I just washed dishes with bar soap. I’m at a Homestead Studio Suites hotel in St. Petersburg, Florida. I ate Chunky soup and a decent asiago-cheese bagel from the convenience store for dinner, with some of the wine that survived the trip in my suitcase. There’s a kitchenette in my room, so the soup was hot, but the supplies are pretty basic–no dish soap, no complimentary shampoo, no Kleenex, only one roll of toilet paper, and Showtime instead of HBO. (But there is wireless Internet access.)
For someone obsessed by capitalism, this is really slumming it.

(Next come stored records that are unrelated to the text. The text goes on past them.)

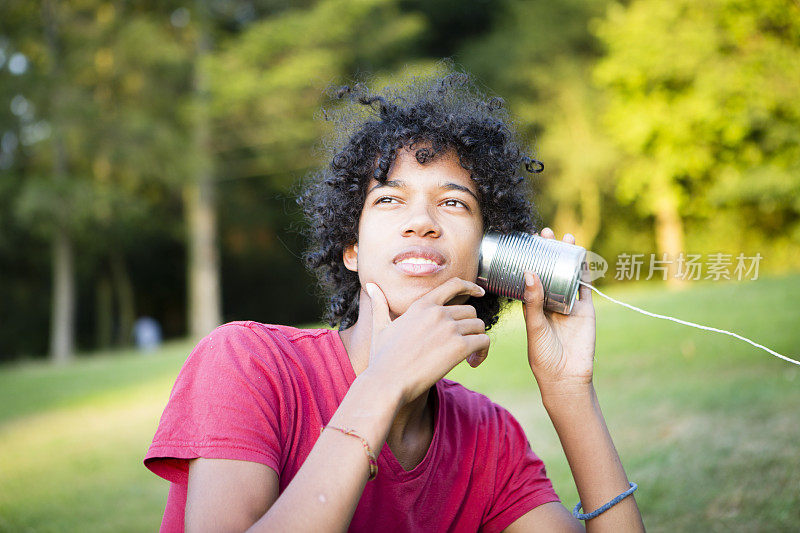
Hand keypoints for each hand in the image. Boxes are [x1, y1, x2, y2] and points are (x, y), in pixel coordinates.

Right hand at [364, 277, 489, 403]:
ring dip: (478, 341)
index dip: (470, 286)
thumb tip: (370, 285)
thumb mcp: (380, 327)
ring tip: (469, 357)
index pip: (453, 284)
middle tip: (465, 346)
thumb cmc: (382, 359)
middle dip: (470, 327)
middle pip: (470, 311)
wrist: (387, 382)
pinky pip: (483, 342)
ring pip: (479, 326)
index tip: (480, 293)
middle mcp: (438, 312)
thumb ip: (379, 305)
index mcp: (421, 305)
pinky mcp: (459, 347)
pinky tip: (472, 363)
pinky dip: (483, 352)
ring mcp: (449, 328)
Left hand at [522, 228, 595, 392]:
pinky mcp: (585, 310)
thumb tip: (529, 273)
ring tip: (565, 238)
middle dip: (548, 253)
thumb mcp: (534, 326)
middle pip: (550, 271)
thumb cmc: (543, 355)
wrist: (566, 376)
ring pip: (568, 275)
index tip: (525, 243)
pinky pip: (585, 287)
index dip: (529, 260)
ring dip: (568, 257)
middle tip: (544, 234)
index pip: (531, 278)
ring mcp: (569, 305)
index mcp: (534, 306)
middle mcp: (551, 302)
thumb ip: (533, 302)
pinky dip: (585, 271)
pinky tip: (582, 255)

It was my first time on a plane since the summer of 2000. I made a friend at the gate, a businessman (wealth management, no less) who’s a runner and triathlete. He said of triathlon, “It’s so consuming!” (This was in a positive way, as he described his $2,800 Guru bike, which he bought after his first race.)
Yes, it is–this is why I’m in Florida, for a level-one coaching certification workshop for USA Triathlon. Tomorrow, I meet thirty-nine other geeks like me. Tonight, I try to sleep through the buzz of the air conditioner and the stench of the room deodorizer. At least the dishes smell clean.